Phase 6 — Full Document Production
- Produce complete 12-section offer document following template:
- 00: ONE SENTENCE PITCH (transformation, not features)
- 0: NOMBRE DEL PROYECTO
- 1: AVATAR DIA 1 (from Customer Map Block 1)
- 2: OBSTACULOS PRINCIPALES (from Customer Map Block 3)
- 3: DREAM OUTCOME — Avatar Dia 90 (from Customer Map Block 2)
- 4: TABLA RESUMEN Problema -> Solucion
- 5: STACK INTELIGENTE (from Phase 3 approved design)
- 6: ARQUITECTURA DE LA OFFER (from Phase 4 approved plans)
- 7: TOOLKIT PRACTICO (optional)
- 8: ESCALERA Y UPGRADE
- 9: GARANTIA (from Phase 5 approved design)
- 10: VISION A LARGO PLAZO
- 11: FRASE DE CIERRE (Hormozi-style reframe)
- Preserve all emoji markers per TEMPLATE-RULES.md.
- Replace all placeholders with real content — none may remain.
- Save to
deals/[NombreDeal]/02-offer/offer-design.md.
Phase 7 — Self-Critique
- Read scoring rubric:
shared/references/scoring-rubric.md.
- Score the offer against 6 criteria (1-10 each):
- Dream Outcome Clarity
- Obstacle Coverage
- Stack Value
- Plan Differentiation
- Guarantee Strength
- Time/Effort Reduction
- For each criterion: score, rationale, improvement opportunity.
- Calculate overall score (sum/60 = percentage).
- Identify strengths (2-3 bullets) and critical gaps (2-3 bullets).
- Save to
deals/[NombreDeal]/scratch/offer-self-critique.md.
Phase 8 — Final Presentation
- Present self-critique summary to user:
- Overall score
- Strengths and critical gaps
- Top 2-3 improvement areas
- Ask user: "Self-critique scores [X/60]. Areas to improve: [list]. Want to refine specific sections, or accept as-is and proceed to template-formatting?"
- If user wants refinements: apply them, re-score affected criteria, update both documents.
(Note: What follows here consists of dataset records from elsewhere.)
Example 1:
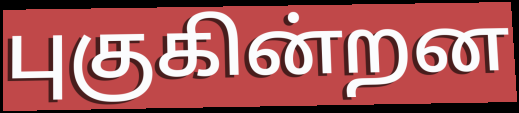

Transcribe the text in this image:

புகுகின்றன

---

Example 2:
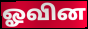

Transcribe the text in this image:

ஓவின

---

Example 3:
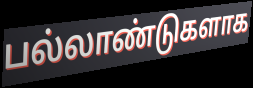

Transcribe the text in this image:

பல்லாண்டுகளாக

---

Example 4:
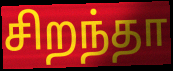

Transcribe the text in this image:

சிறந்தா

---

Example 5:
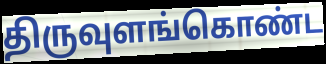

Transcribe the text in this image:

திருவுளங்கொண்ட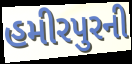
હમીરપુરની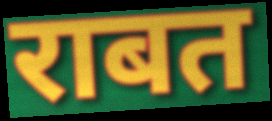
राबत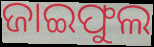
ଜାଇଫୁଲ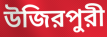
উজিরপুরীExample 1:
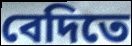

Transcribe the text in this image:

বেদিতে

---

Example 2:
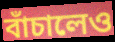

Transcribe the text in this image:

বাঁচালেও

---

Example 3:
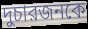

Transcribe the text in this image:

দুচারজনকে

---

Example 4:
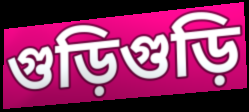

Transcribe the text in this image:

গুড়িগুড়ি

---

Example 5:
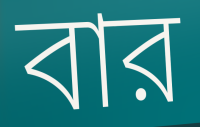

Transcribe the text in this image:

বার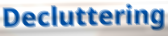
Decluttering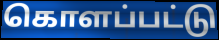
கொளப்பட்டு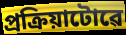
প্ৰক্ৰিয়াটোৱে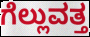
ಗೆಲ್ಲುವತ್ತ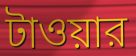
টাওয়ার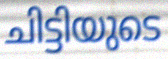
ചിട്ടിയുടെ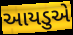
આયડુએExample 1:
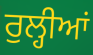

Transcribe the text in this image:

ਰੁਲ੍ਹੀਆਂ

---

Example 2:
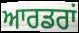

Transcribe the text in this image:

ਆਰਡਰਾਂ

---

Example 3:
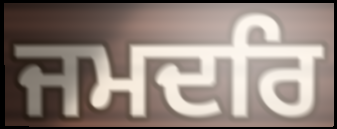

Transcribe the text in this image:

ਜਮਦਰਿ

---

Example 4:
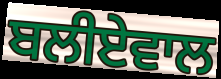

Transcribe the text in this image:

ਬਲੀਏਵਾਲ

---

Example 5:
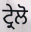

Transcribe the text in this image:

ਟ੍ਰੇਲੋ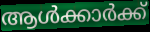
ആൾക്കാർക്ക്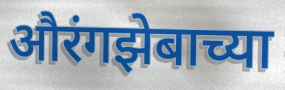
औरंगझेबाच्या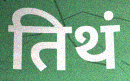
तिथं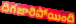
దిగజారిపోయింది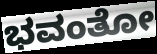
ಭವಂತೋ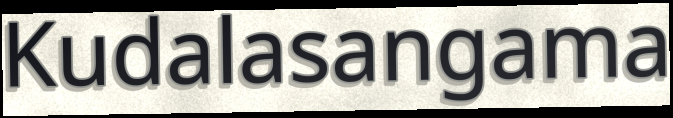
KudalasangamaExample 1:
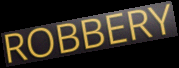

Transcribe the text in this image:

ROBBERY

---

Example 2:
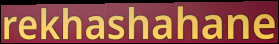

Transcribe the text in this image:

rekhashahane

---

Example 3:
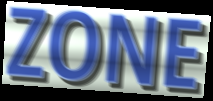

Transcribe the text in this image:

ZONE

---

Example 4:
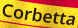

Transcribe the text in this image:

Corbetta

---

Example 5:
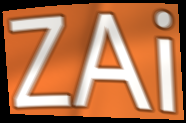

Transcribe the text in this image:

ZAi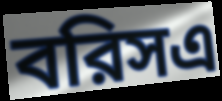
বরিসএ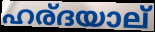
ഹര്ദയാല്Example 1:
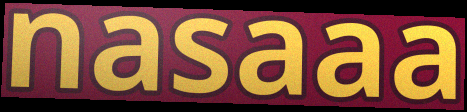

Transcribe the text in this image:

nasaaa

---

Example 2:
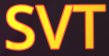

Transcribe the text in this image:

SVT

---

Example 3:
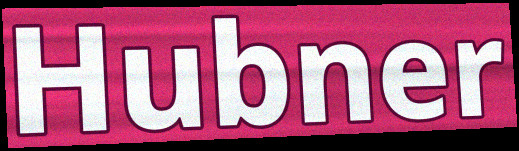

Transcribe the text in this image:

Hubner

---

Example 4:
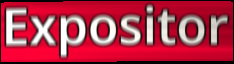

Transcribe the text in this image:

Expositor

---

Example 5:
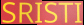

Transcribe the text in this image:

SRISTIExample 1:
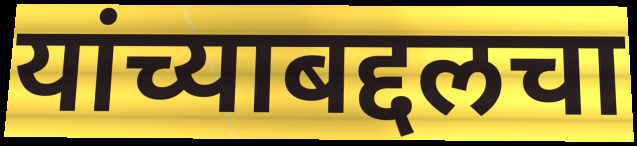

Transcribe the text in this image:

यांच्याबद्दलचा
- If user accepts: confirm offer is ready for proposal formatting.
Anti-patterns
- Producing the full 12-section document without the 4 interaction gates. The gates prevent wasted work and make the user a co-designer.
- Forcing a v1 -> v2 cycle when v1 is strong. If self-critique scores high and user is satisfied, accept it. No mandatory v2.
- Skipping the Customer Map and designing directly from Context. The Customer Map IS the interpretive foundation — without it, you're guessing at frameworks.
- Generic stack components that don't map to specific obstacles. Every component must solve something.
- Plans that are just "more features" without distinct roles. Each plan should solve a different problem or serve a different ambition level.
- Aspirational guarantees that can't be delivered. Conservative bias always.
- Omitting design choice tags (
grounded/proposed). Traceability is required.
- Skipping self-critique. It is a mandatory output, not optional.